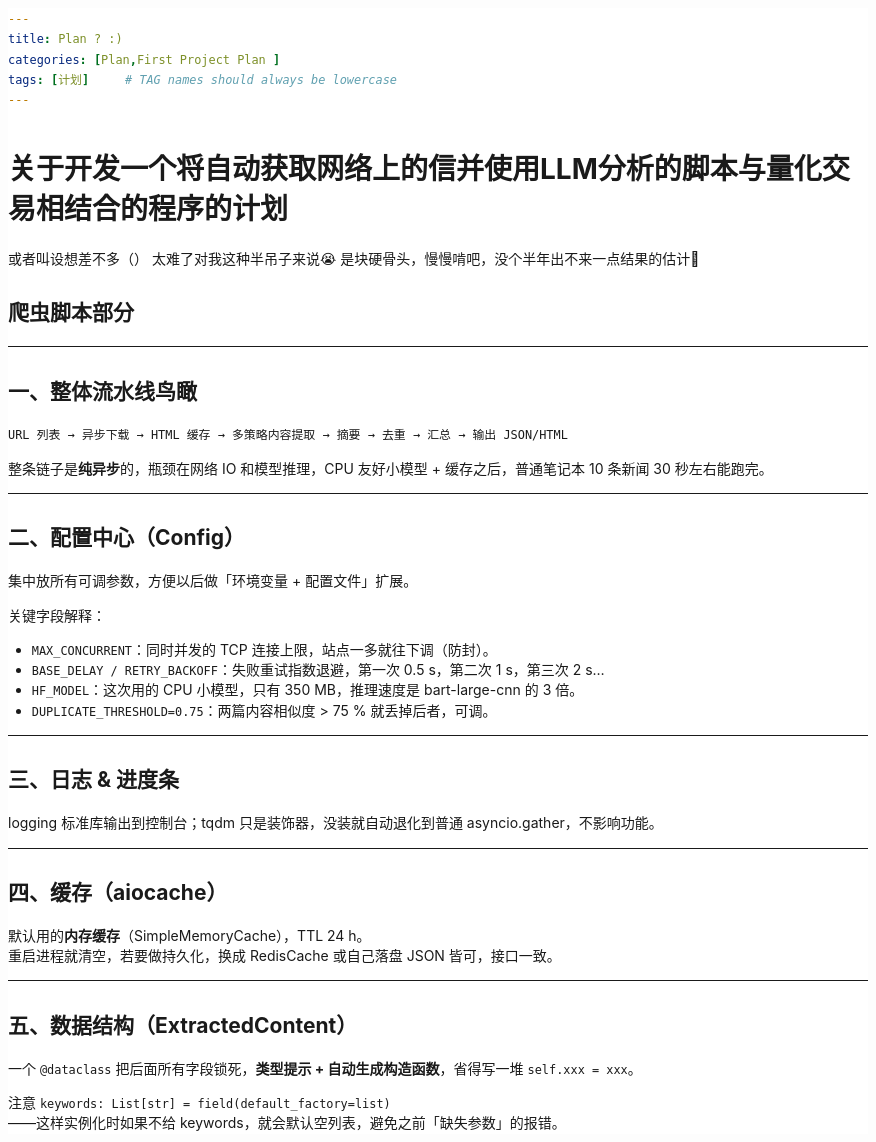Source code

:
 ```yaml
---
title: Plan ? :)
categories: [Plan,First Project Plan ]
tags: [计划]     # TAG names should always be lowercase
---
```

# 关于开发一个将自动获取网络上的信并使用LLM分析的脚本与量化交易相结合的程序的计划 
 或者叫设想差不多（）
 太难了对我这种半吊子来说😭
 是块硬骨头，慢慢啃吧，没个半年出不来一点结果的估计🥹

## 爬虫脚本部分
--------------------------------------------------
一、整体流水线鸟瞰
--------------------------------------------------
```
URL 列表 → 异步下载 → HTML 缓存 → 多策略内容提取 → 摘要 → 去重 → 汇总 → 输出 JSON/HTML
```

整条链子是**纯异步**的，瓶颈在网络 IO 和模型推理，CPU 友好小模型 + 缓存之后，普通笔记本 10 条新闻 30 秒左右能跑完。

--------------------------------------------------
二、配置中心（Config）
--------------------------------------------------
集中放所有可调参数，方便以后做「环境变量 + 配置文件」扩展。

关键字段解释：
- `MAX_CONCURRENT`：同时并发的 TCP 连接上限，站点一多就往下调（防封）。  
- `BASE_DELAY / RETRY_BACKOFF`：失败重试指数退避，第一次 0.5 s，第二次 1 s，第三次 2 s…  
- `HF_MODEL`：这次用的 CPU 小模型，只有 350 MB，推理速度是 bart-large-cnn 的 3 倍。  
- `DUPLICATE_THRESHOLD=0.75`：两篇内容相似度 > 75 % 就丢掉后者，可调。

--------------------------------------------------
三、日志 & 进度条
--------------------------------------------------
logging 标准库输出到控制台；tqdm 只是装饰器，没装就自动退化到普通 asyncio.gather，不影响功能。

--------------------------------------------------
四、缓存（aiocache）
--------------------------------------------------
默认用的**内存缓存**（SimpleMemoryCache），TTL 24 h。  
重启进程就清空，若要做持久化，换成 RedisCache 或自己落盘 JSON 皆可，接口一致。

--------------------------------------------------
五、数据结构（ExtractedContent）
--------------------------------------------------
一个 `@dataclass` 把后面所有字段锁死，**类型提示 + 自动生成构造函数**，省得写一堆 `self.xxx = xxx`。

注意 `keywords: List[str] = field(default_factory=list)`  
——这样实例化时如果不给 keywords，就会默认空列表，避免之前「缺失参数」的报错。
=======
Return a verbatim transcription of the data, omitting all images.

== WRITTEN RESPONSE ==
Source code

:
 ```yaml
---
title: Plan ? :)
categories: [Plan,First Project Plan ]
tags: [计划]     # TAG names should always be lowercase
---
```

# 关于开发一个将自动获取网络上的信并使用LLM分析的脚本与量化交易相结合的程序的计划 
 或者叫设想差不多（）
 太难了对我这种半吊子来说😭
 是块硬骨头，慢慢啃吧，没个半年出不来一点结果的估计🥹

## 爬虫脚本部分
--------------------------------------------------
一、整体流水线鸟瞰
--------------------------------------------------
```
URL 列表 → 异步下载 → HTML 缓存 → 多策略内容提取 → 摘要 → 去重 → 汇总 → 输出 JSON/HTML
```

整条链子是**纯异步**的，瓶颈在网络 IO 和模型推理，CPU 友好小模型 + 缓存之后，普通笔记本 10 条新闻 30 秒左右能跑完。

--------------------------------------------------
二、配置中心（Config）
--------------------------------------------------
集中放所有可调参数，方便以后做「环境变量 + 配置文件」扩展。

关键字段解释：
- `MAX_CONCURRENT`：同时并发的 TCP 连接上限，站点一多就往下调（防封）。  
- `BASE_DELAY / RETRY_BACKOFF`：失败重试指数退避，第一次 0.5 s，第二次 1 s，第三次 2 s…  
- `HF_MODEL`：这次用的 CPU 小模型，只有 350 MB，推理速度是 bart-large-cnn 的 3 倍。  
- `DUPLICATE_THRESHOLD=0.75`：两篇内容相似度 > 75 % 就丢掉后者，可调。

--------------------------------------------------
三、日志 & 进度条
--------------------------------------------------
logging 标准库输出到控制台；tqdm 只是装饰器，没装就自动退化到普通 asyncio.gather，不影响功能。

--------------------------------------------------
四、缓存（aiocache）
--------------------------------------------------
默认用的**内存缓存**（SimpleMemoryCache），TTL 24 h。  
重启进程就清空，若要做持久化，换成 RedisCache 或自己落盘 JSON 皆可，接口一致。

--------------------------------------------------
五、数据结构（ExtractedContent）
--------------------------------------------------
一个 `@dataclass` 把后面所有字段锁死，**类型提示 + 自动生成构造函数**，省得写一堆 `self.xxx = xxx`。

注意 `keywords: List[str] = field(default_factory=list)`  
——这样实例化时如果不给 keywords，就会默认空列表，避免之前「缺失参数」的报错。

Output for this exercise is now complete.